Energy trust tax: dumb and dumber by Diane Francis

National Post
Posted: March 19, 2008, 6:03 PM

There remains trouble in Toryland over finance minister Jim Flaherty’s non-sensical tax on energy trusts and the income trust debacle cost the party a byelection in B.C. this week. Its candidate cited income trusts as the major concern in the election. It is an issue that simply will not go away because it should not. Prime Minister Stephen Harper, at Flaherty's urging, reneged on a firm promise which is good leadership.

The issue is the single biggest reason why the Tories have not, and cannot, get a majority in the polls. Their foolish and flawed flip flop against trusts devastated and alienated their base. Some $35 billion in value disappeared overnight, affecting two million Canadian investors.

Taxing the energy trusts too, when other countries do not, has been a major policy blunder and Albertans are determined to prove how foolish it all has been with an initiative announced last week.

Energy trusts have joined the Liberals who have asked the Auditor General of Canada to investigate Flaherty’s claims that taxing the trusts was necessary to staunch tax leakage.

It was nonsense then and still is.

“$110 a barrel oil prices have camouflaged what is a big mistake in policy,” said Sue Riddell Rose in a phone interview with me last week. She is CEO of Paramount Energy Trust and the Coalition for Energy Trusts spokesperson.

Trusts used everywhere else

Trust structures are used, and recognized, around the world as a more efficient means of managing commodity companies which find planning difficult due to price fluctuations. Flaherty exempted real estate trusts but not energy trusts, a damaging inconsistency.

About 20% of the country’s 33 energy trusts (which pay considerably more taxes than all the foreign-owned oil companies combined) have been swallowed up by foreigners or other entities.

Ottawa’s attack has ruined the junior oil sector too since October 2006 despite soaring oil prices, she said.

“The junior oil sector is no longer vibrant. There is no exit strategy which was to sell oil and gas assets to trusts,” she said. Put another way, if oil prices had remained the same as when Flaherty made his tax announcement on Oct. 31, 2006, the oil patch would be in “dire” straits.

“They did not do their homework. They did not understand the industry and they have deceived the Canadian public,” she said.

Trusts really dumb idea

Flaherty’s leakage excuse was debunked in a report by accounting giant Deloitte weeks ago in a study that showed that the reverse has happened: where there was no leakage there is not massive leakage.

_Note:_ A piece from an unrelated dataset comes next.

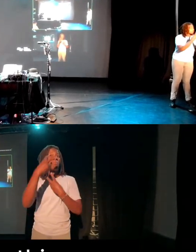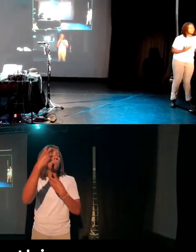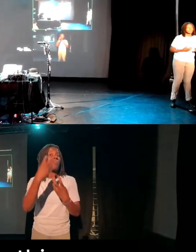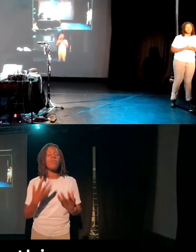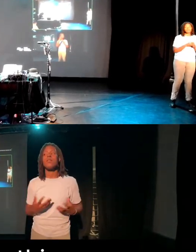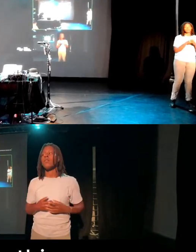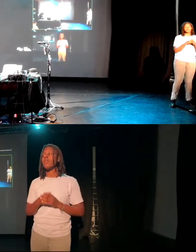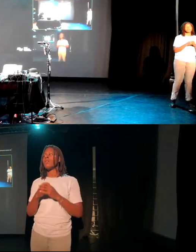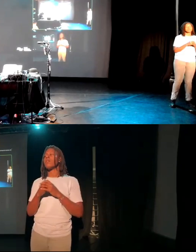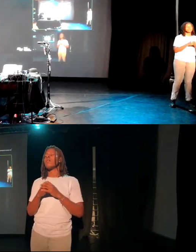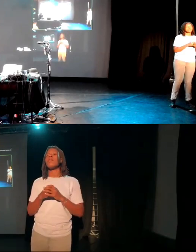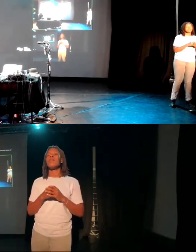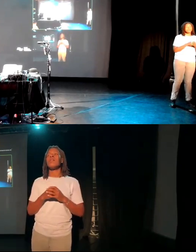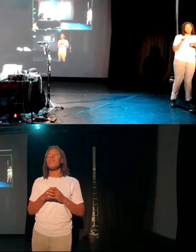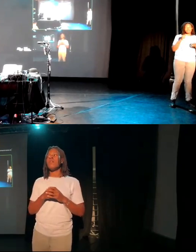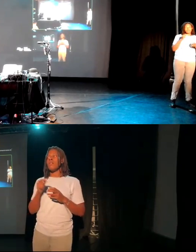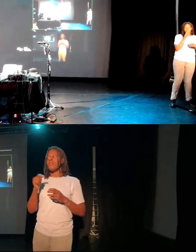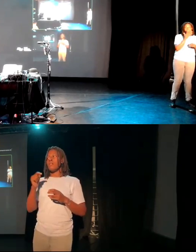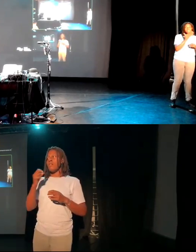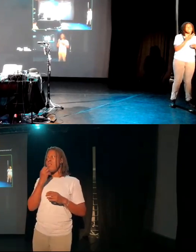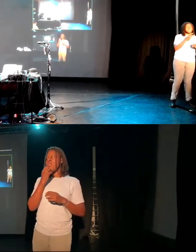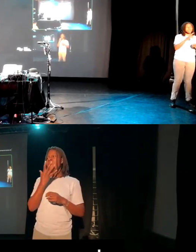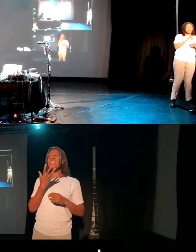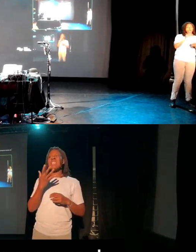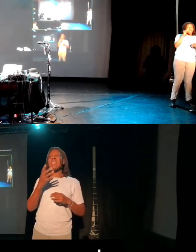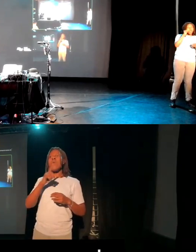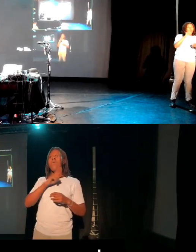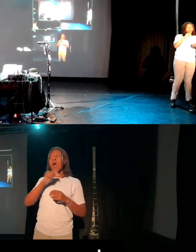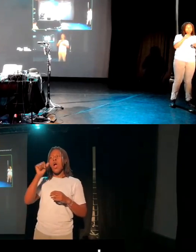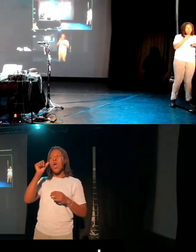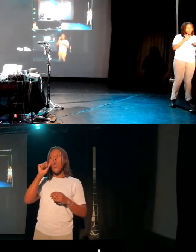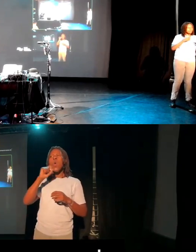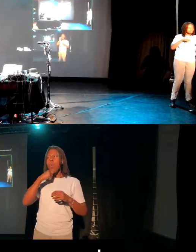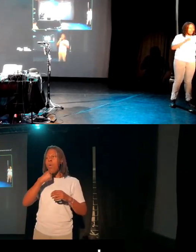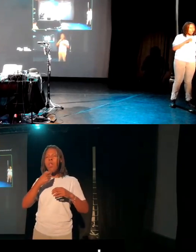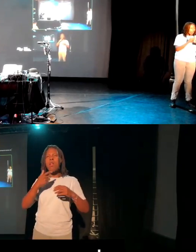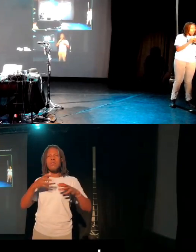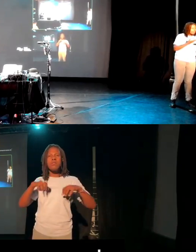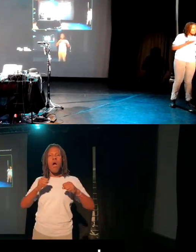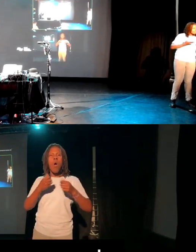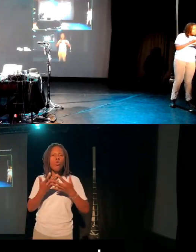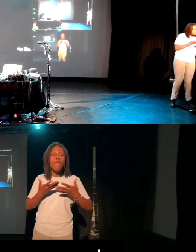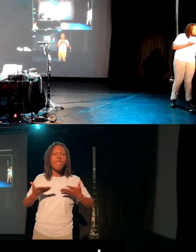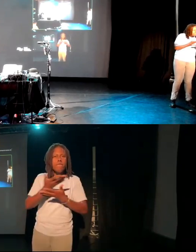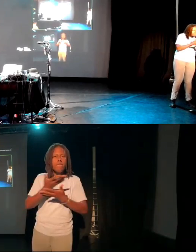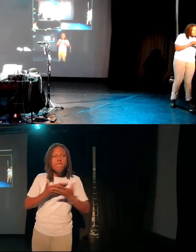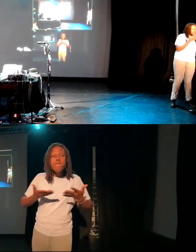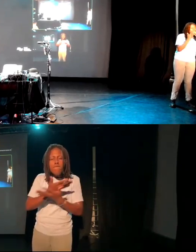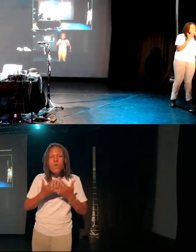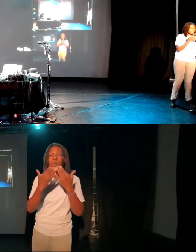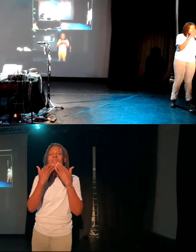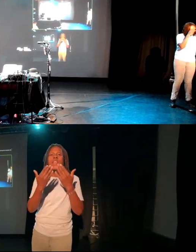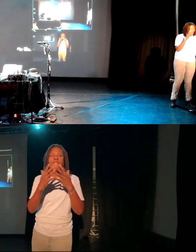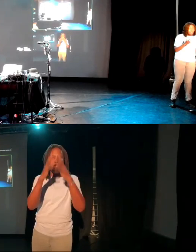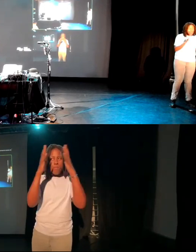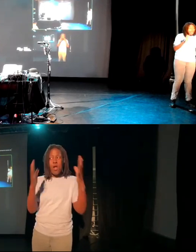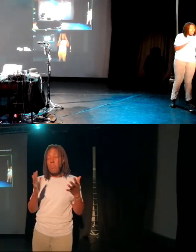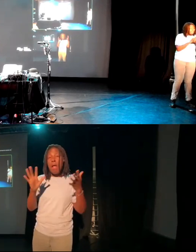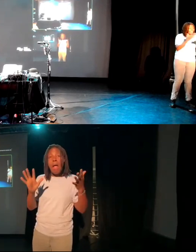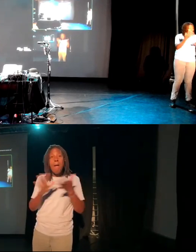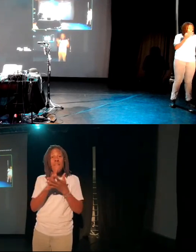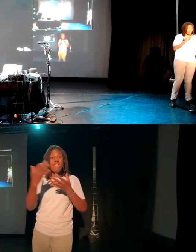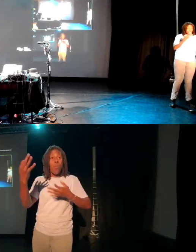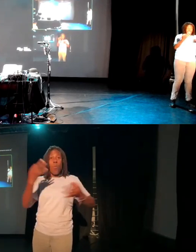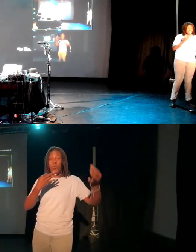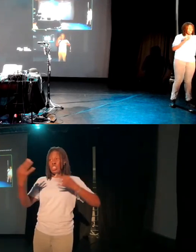lovely things about being in this room is I know this is going to be the start of lots of great conversations as well. So thank you very much indeed. I'm happy to take any questions from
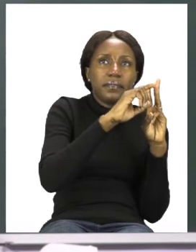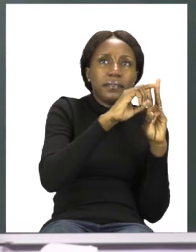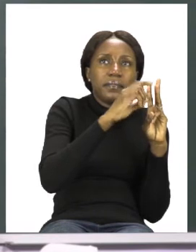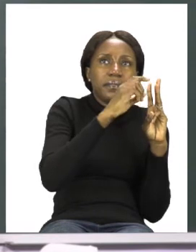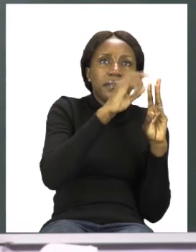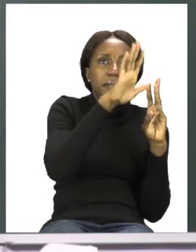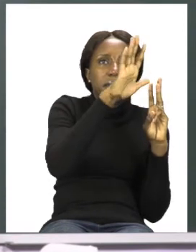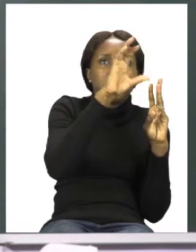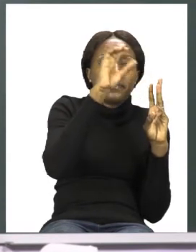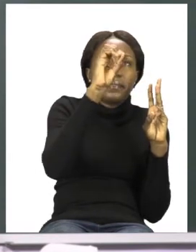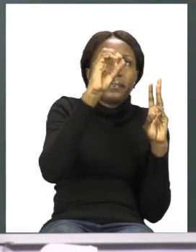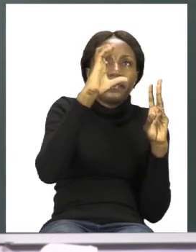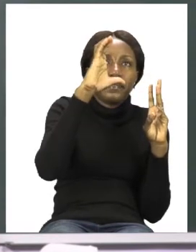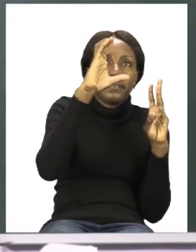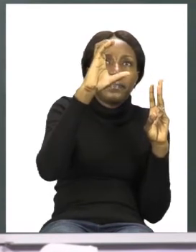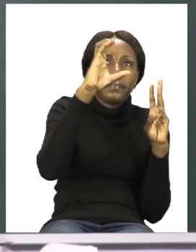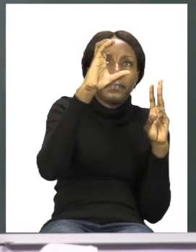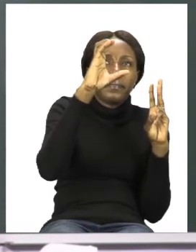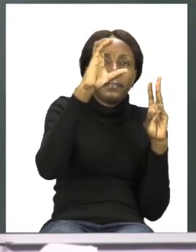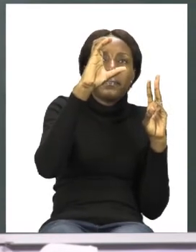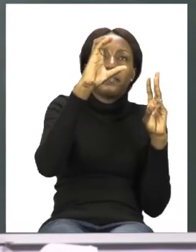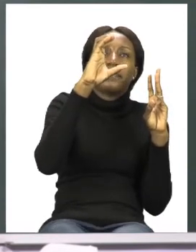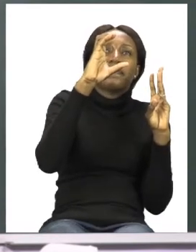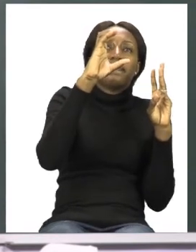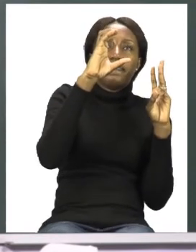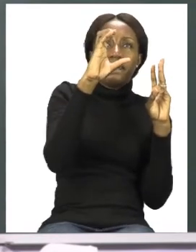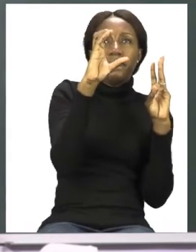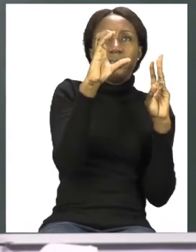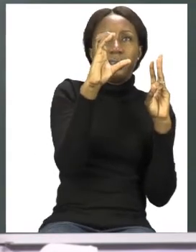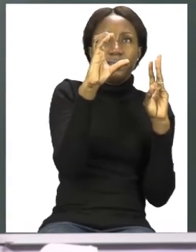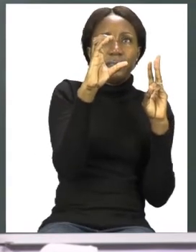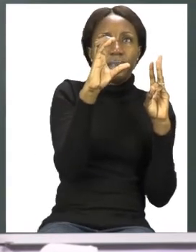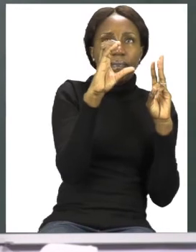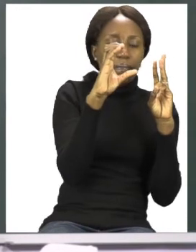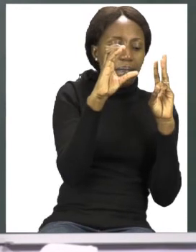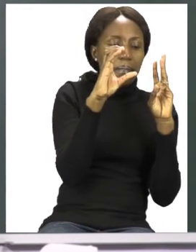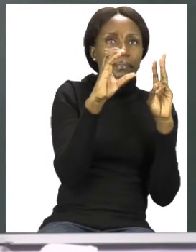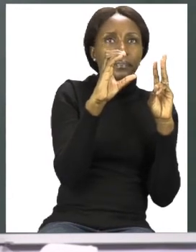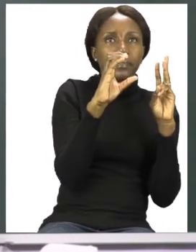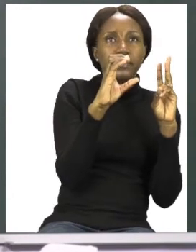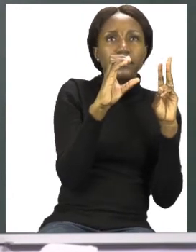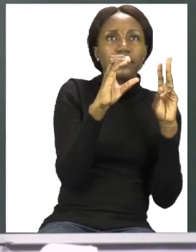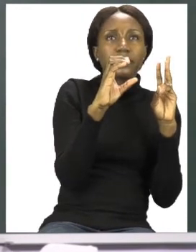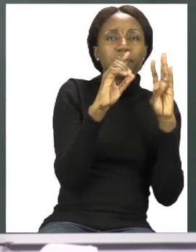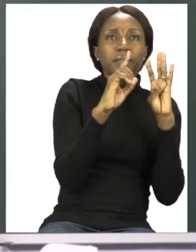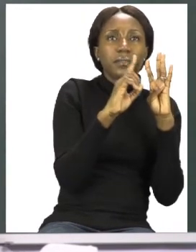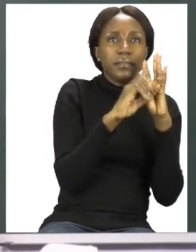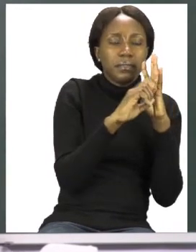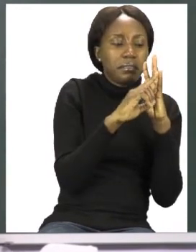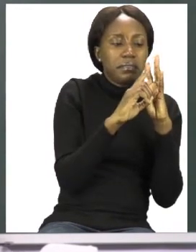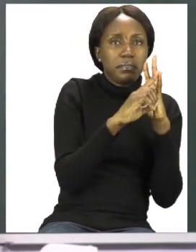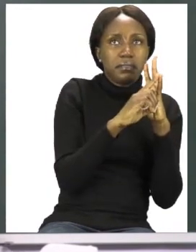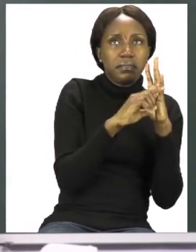one is the 50-cent coin. From there,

The mistake, or omission, made by him and Mark Carney – author of the scheme and rewarded by becoming Governor of the Bank of Canada -- was to exclude the massive downstream income trusts flowed to unitholders who paid top taxation rates.

It was amateur hour and the harm has been ongoing and will worsen, Riddell explained.

“In 2006, there was no leakage at all and revenues were enhanced by the trust structure,” she said. “We’ve tried to get breakdowns from government as to the percentage of its cash surpluses that are coming from this but cannot get anywhere.”

She said a rough guess is that Flaherty’s folly has cost governments at least $1 billion in tax revenues, but only the Auditor General, with her special access, can do the analysis needed for taxpayers.

“It’s a big number,” she said. “There are two things we would like them to do: Go through their analysis re the actual, downstream revenue and then to analyze what has been foregone as a result of the changes.”
Why isn’t she and others giving up?

“We continue to believe a proper analysis was not done and that the wrong decision was made to enable the efficient recovery of resources for Canadians,” she said. “I personally feel deceived by them because they misrepresented information to Canadians. Something else is driving these decisions and I think Canadians should know. I don’t.”